The backbone of the climate network

TL;DR

This paper introduces a novel method combining nonlinear mutual information and network theory to analyze climate data, revealing oceanic wave-like structures that influence global temperature stability.

Contribution

It presents a new approach to reconstruct and analyze climate networks, uncovering complex wave-like structures linked to ocean currents, not detectable by linear methods.

Findings

Revealed wave-like high energy flow structures in climate networks.

Linked these structures to global ocean surface currents.

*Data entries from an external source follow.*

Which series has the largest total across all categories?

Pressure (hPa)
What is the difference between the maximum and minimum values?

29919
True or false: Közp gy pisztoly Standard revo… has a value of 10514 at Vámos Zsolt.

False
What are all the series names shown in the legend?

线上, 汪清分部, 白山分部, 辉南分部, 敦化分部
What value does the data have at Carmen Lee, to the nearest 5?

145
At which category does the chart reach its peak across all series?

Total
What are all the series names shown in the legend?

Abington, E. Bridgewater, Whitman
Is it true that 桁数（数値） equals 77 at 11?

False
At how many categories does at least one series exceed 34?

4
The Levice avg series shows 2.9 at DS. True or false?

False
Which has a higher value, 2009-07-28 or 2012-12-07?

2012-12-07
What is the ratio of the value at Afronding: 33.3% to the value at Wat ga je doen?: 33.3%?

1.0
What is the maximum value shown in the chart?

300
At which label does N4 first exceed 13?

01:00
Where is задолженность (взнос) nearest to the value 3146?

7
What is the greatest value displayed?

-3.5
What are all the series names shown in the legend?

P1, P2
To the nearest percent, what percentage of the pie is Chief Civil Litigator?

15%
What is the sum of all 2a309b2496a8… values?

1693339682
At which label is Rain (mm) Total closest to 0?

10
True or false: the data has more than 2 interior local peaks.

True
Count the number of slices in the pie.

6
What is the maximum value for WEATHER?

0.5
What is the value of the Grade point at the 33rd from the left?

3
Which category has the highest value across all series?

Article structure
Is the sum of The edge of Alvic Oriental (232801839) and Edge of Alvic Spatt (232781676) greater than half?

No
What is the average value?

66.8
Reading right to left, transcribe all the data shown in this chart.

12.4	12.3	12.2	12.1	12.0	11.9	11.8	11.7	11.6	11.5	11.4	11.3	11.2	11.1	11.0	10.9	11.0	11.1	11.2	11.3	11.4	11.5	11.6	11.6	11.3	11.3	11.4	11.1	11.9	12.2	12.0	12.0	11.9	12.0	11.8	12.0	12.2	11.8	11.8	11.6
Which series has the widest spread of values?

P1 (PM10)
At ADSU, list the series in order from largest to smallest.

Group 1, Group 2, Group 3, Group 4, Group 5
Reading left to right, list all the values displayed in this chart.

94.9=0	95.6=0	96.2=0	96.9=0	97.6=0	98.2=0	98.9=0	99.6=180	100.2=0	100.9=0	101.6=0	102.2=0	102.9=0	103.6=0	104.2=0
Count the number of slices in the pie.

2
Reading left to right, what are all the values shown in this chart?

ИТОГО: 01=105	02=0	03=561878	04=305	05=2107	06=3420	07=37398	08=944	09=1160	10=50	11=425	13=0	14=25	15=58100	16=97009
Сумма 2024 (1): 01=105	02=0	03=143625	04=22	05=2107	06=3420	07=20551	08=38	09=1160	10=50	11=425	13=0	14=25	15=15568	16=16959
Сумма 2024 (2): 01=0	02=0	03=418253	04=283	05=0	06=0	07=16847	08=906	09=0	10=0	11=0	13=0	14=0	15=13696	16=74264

Demonstrated the importance of oceanic circulation in climate stability.

Abstract

We propose a method to reconstruct and analyze a complex network from data generated by a spatio-temporal dynamical system, relying on the nonlinear mutual information of time series analysis and betweenness centrality of complex network theory. We show, that this approach reveals a rich internal structure in complex climate networks constructed from reanalysis and model surface air temperature data. Our novel method uncovers peculiar wave-like structures of high energy flow, that we relate to global surface ocean currents. This points to a major role of the oceanic surface circulation in coupling and stabilizing the global temperature field in the long term mean (140 years for the model run and 60 years for reanalysis data). We find that these results cannot be obtained using classical linear methods of multivariate data analysis, and have ensured their robustness by intensive significance testing.